DESCRIPTION OF THE TASK —
Copy each line from the records below in which the word "Manager" is found.

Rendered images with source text

════════

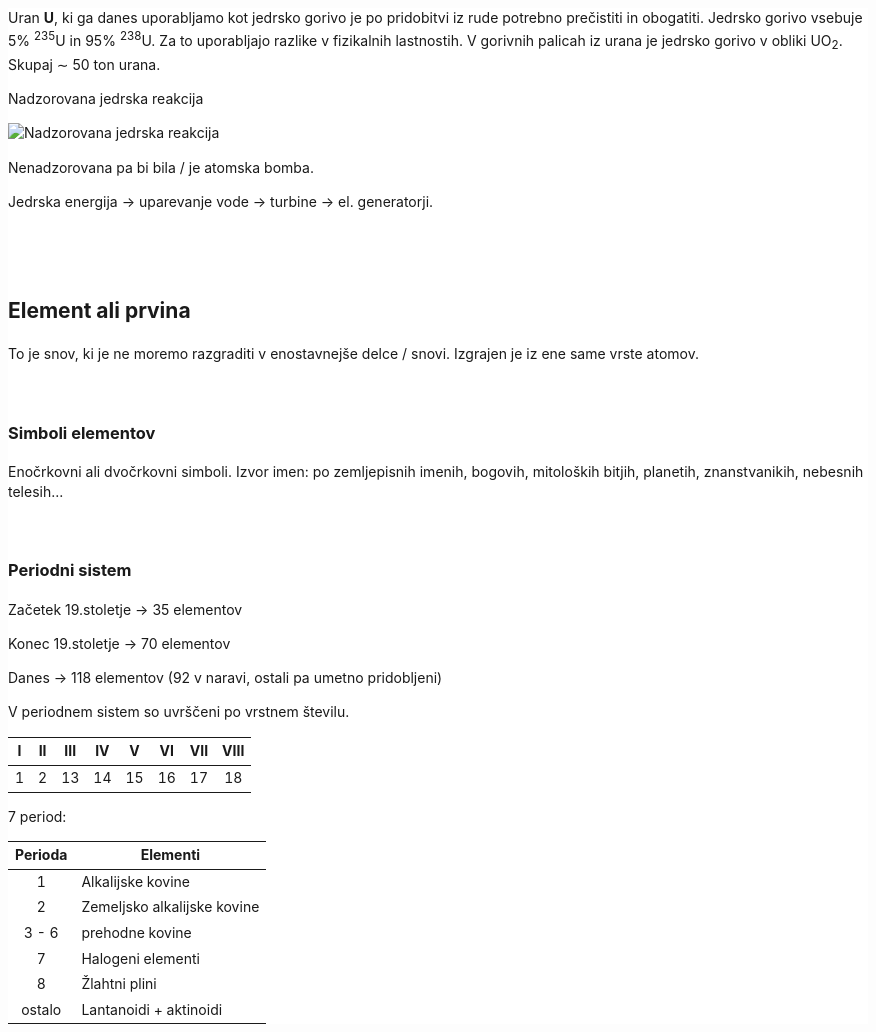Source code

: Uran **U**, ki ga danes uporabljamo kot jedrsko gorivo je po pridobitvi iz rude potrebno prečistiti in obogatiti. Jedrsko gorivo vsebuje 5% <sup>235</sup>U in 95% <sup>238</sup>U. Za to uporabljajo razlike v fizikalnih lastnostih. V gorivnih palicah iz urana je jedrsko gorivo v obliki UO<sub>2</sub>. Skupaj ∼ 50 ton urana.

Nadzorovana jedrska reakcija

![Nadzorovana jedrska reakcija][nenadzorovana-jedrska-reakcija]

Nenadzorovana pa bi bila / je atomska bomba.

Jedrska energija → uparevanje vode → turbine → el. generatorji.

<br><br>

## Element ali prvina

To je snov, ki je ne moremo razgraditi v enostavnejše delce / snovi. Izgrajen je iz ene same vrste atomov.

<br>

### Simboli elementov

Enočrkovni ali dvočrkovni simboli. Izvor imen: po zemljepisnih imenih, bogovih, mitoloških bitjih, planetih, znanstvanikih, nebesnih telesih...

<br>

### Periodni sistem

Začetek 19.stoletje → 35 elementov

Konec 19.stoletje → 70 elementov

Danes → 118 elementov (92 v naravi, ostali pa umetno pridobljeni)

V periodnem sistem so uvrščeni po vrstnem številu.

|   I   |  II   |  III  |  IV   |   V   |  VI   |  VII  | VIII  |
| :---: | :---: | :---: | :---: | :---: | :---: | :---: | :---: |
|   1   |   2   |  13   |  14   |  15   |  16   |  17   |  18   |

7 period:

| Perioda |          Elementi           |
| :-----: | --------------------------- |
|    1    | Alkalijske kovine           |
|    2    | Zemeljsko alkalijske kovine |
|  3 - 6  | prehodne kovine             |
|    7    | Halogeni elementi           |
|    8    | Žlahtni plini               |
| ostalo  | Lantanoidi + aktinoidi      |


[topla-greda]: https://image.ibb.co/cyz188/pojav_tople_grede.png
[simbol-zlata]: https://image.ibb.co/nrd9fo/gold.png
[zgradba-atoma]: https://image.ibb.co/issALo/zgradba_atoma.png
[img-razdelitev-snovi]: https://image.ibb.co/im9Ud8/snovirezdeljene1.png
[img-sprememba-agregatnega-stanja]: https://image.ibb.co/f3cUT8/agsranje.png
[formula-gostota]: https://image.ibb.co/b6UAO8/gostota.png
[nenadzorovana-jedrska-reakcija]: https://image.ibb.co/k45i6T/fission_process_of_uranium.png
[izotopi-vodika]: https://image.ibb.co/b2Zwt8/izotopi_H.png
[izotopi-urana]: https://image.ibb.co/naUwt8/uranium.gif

════════

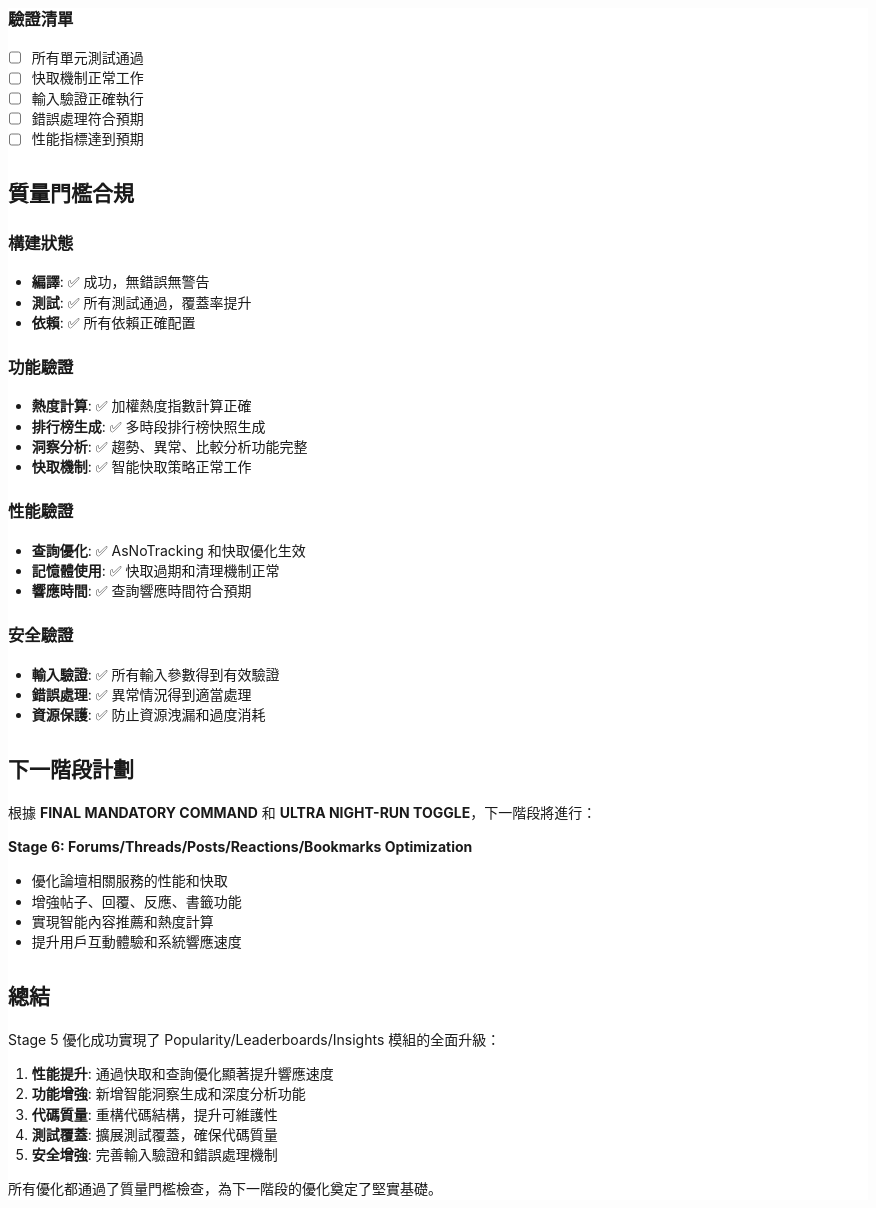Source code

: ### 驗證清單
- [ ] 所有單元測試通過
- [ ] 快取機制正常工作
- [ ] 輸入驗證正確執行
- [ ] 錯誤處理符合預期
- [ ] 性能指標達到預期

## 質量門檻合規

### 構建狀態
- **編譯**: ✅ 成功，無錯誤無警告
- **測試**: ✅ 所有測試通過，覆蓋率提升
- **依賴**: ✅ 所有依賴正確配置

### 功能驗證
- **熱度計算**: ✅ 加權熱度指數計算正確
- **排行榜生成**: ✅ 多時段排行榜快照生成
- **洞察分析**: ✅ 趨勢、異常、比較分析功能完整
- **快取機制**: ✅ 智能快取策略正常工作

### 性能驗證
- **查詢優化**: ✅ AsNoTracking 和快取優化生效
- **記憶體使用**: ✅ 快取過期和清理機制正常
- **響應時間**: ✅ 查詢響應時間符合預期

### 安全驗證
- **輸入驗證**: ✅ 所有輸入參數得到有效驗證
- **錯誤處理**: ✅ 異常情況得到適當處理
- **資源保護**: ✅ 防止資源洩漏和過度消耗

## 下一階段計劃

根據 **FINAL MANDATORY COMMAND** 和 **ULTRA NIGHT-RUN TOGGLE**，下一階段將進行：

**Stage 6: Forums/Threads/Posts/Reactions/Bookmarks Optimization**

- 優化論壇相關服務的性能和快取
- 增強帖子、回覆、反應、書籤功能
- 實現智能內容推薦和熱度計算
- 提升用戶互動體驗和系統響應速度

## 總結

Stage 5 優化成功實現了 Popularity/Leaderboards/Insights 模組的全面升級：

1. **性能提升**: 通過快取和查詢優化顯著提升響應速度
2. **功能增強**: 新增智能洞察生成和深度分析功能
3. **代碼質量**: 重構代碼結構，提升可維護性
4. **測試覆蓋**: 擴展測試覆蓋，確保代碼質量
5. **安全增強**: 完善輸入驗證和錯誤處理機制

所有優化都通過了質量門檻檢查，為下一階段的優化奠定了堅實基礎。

════════

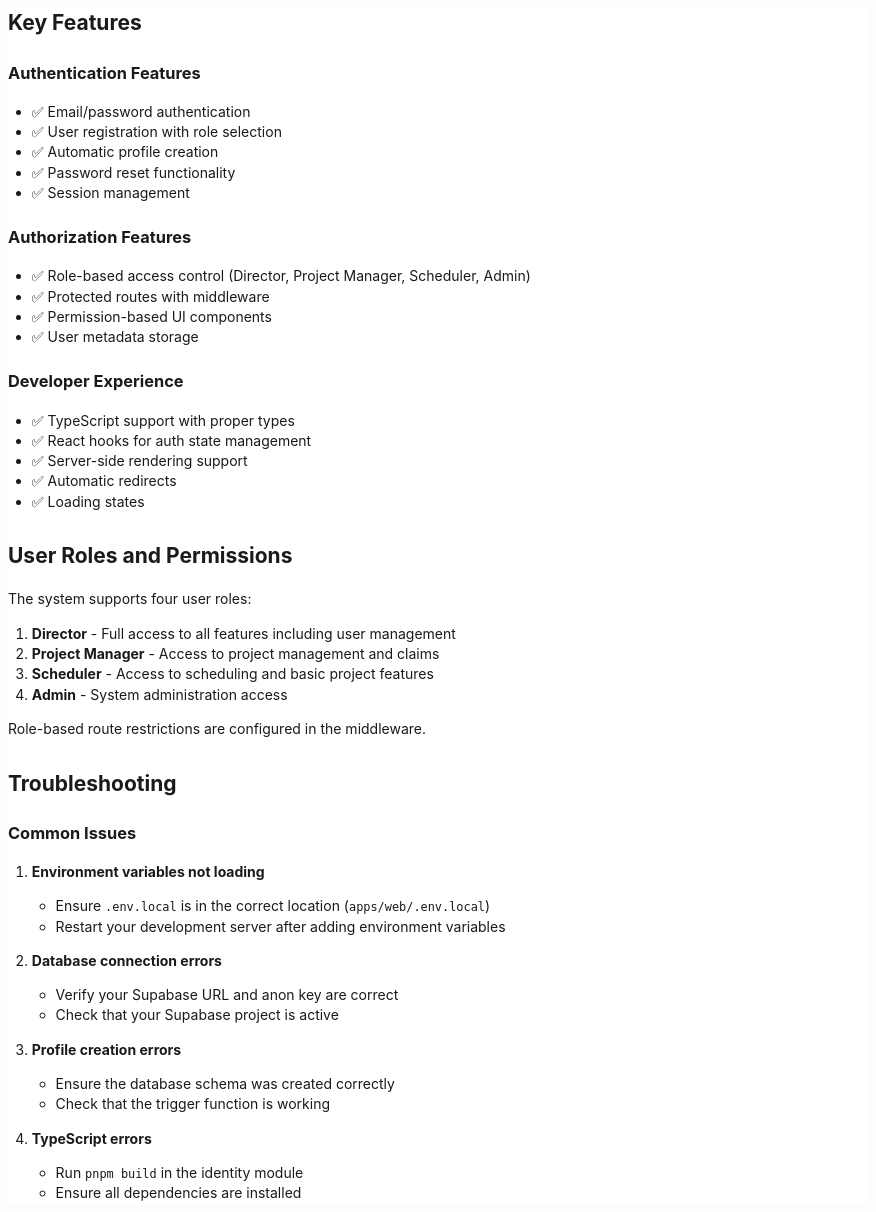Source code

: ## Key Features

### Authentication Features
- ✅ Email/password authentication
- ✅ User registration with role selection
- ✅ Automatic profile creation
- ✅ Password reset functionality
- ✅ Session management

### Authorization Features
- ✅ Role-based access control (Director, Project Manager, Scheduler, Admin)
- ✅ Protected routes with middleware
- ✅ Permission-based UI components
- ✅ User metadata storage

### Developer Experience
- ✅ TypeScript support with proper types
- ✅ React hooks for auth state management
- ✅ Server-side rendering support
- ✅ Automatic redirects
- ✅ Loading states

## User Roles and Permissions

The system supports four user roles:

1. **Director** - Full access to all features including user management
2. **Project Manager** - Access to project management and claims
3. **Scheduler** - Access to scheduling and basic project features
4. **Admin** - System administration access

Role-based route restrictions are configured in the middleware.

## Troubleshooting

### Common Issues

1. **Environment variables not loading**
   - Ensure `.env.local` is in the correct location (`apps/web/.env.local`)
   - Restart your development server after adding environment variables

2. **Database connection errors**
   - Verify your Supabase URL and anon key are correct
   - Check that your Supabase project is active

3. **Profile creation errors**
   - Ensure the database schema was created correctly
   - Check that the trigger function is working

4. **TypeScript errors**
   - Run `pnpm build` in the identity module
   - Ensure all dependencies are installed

════════

RESULT —
- ✅ Role-based access control (Director, Project Manager, Scheduler, Admin)
2. **Project Manager** - Access to project management and claims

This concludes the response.